(Entries taken from a collection)
-- Opening Marker --
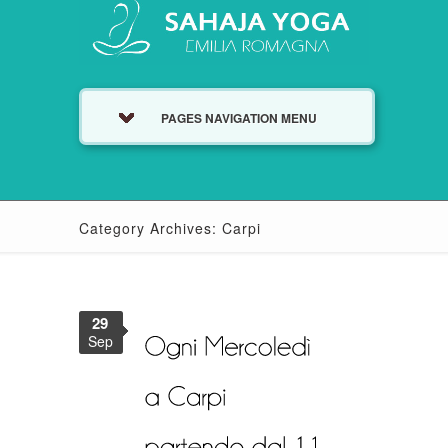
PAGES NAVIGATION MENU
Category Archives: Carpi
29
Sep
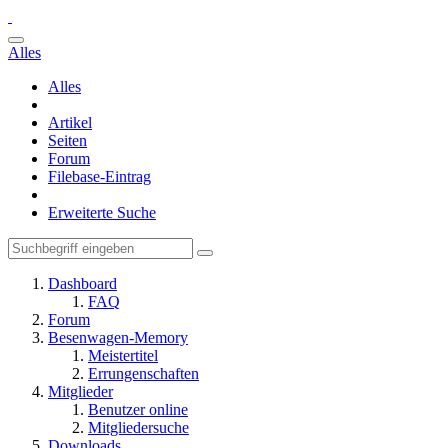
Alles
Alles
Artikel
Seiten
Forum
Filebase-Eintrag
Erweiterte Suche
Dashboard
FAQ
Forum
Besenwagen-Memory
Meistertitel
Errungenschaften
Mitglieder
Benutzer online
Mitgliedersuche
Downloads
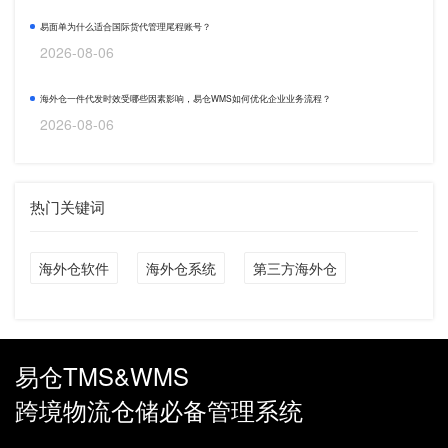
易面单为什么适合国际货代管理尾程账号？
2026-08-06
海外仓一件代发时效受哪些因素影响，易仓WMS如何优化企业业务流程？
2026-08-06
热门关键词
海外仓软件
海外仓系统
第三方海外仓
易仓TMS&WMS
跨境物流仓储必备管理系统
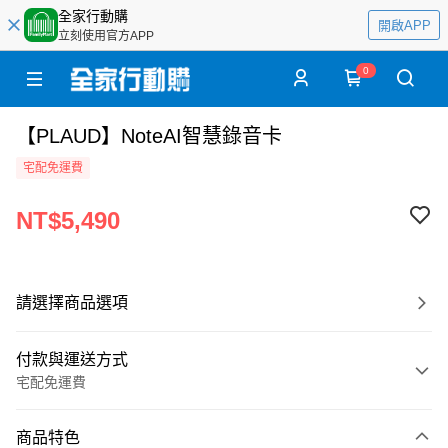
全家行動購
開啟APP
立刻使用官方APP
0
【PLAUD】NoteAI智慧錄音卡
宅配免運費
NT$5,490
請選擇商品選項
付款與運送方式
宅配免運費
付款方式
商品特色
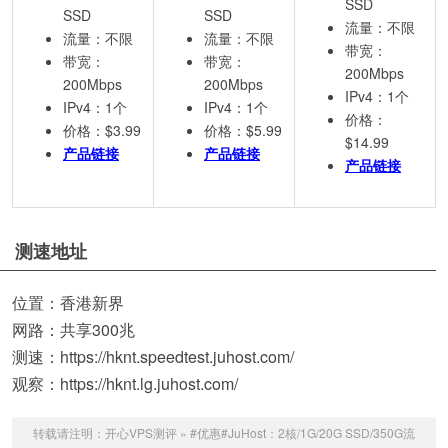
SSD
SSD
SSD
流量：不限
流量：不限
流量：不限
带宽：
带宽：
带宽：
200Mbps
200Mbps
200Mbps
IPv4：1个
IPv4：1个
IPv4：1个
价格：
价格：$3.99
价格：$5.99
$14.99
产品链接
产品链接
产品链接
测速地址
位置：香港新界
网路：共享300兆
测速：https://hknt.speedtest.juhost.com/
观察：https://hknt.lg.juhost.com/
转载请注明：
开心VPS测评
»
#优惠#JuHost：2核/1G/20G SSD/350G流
-- Closing Marker --
**Work item**
When you repeat the data, keep every line exact and drop the images.

**Output below**
PAGES NAVIGATION MENU
Category Archives: Carpi
29
Sep
Alles
Alles
Artikel
Seiten
Forum
Filebase-Eintrag
Erweiterte Suche
Dashboard
FAQ
Forum
Besenwagen-Memory
Meistertitel
Errungenschaften
Mitglieder
Benutzer online
Mitgliedersuche
Downloads
易面单为什么适合国际货代管理尾程账号？
2026-08-06
海外仓一件代发时效受哪些因素影响，易仓WMS如何优化企业业务流程？
2026-08-06
热门关键词
海外仓软件
海外仓系统
第三方海外仓
易仓TMS&WMS
跨境物流仓储必备管理系统
全家行動購
開啟APP
立刻使用官方APP
0
【PLAUD】NoteAI智慧錄音卡
宅配免運費
NT$5,490
請選擇商品選項
付款與運送方式
宅配免運費
付款方式
商品特色
SSD
SSD
SSD
流量：不限
流量：不限
流量：不限
带宽：
带宽：
带宽：
200Mbps
200Mbps
200Mbps
IPv4：1个
IPv4：1个
IPv4：1个
价格：
价格：$3.99
价格：$5.99
$14.99
产品链接
产品链接
产品链接
测速地址
位置：香港新界
网路：共享300兆
测速：https://hknt.speedtest.juhost.com/
观察：https://hknt.lg.juhost.com/
转载请注明：
开心VPS测评
»
#优惠#JuHost：2核/1G/20G SSD/350G流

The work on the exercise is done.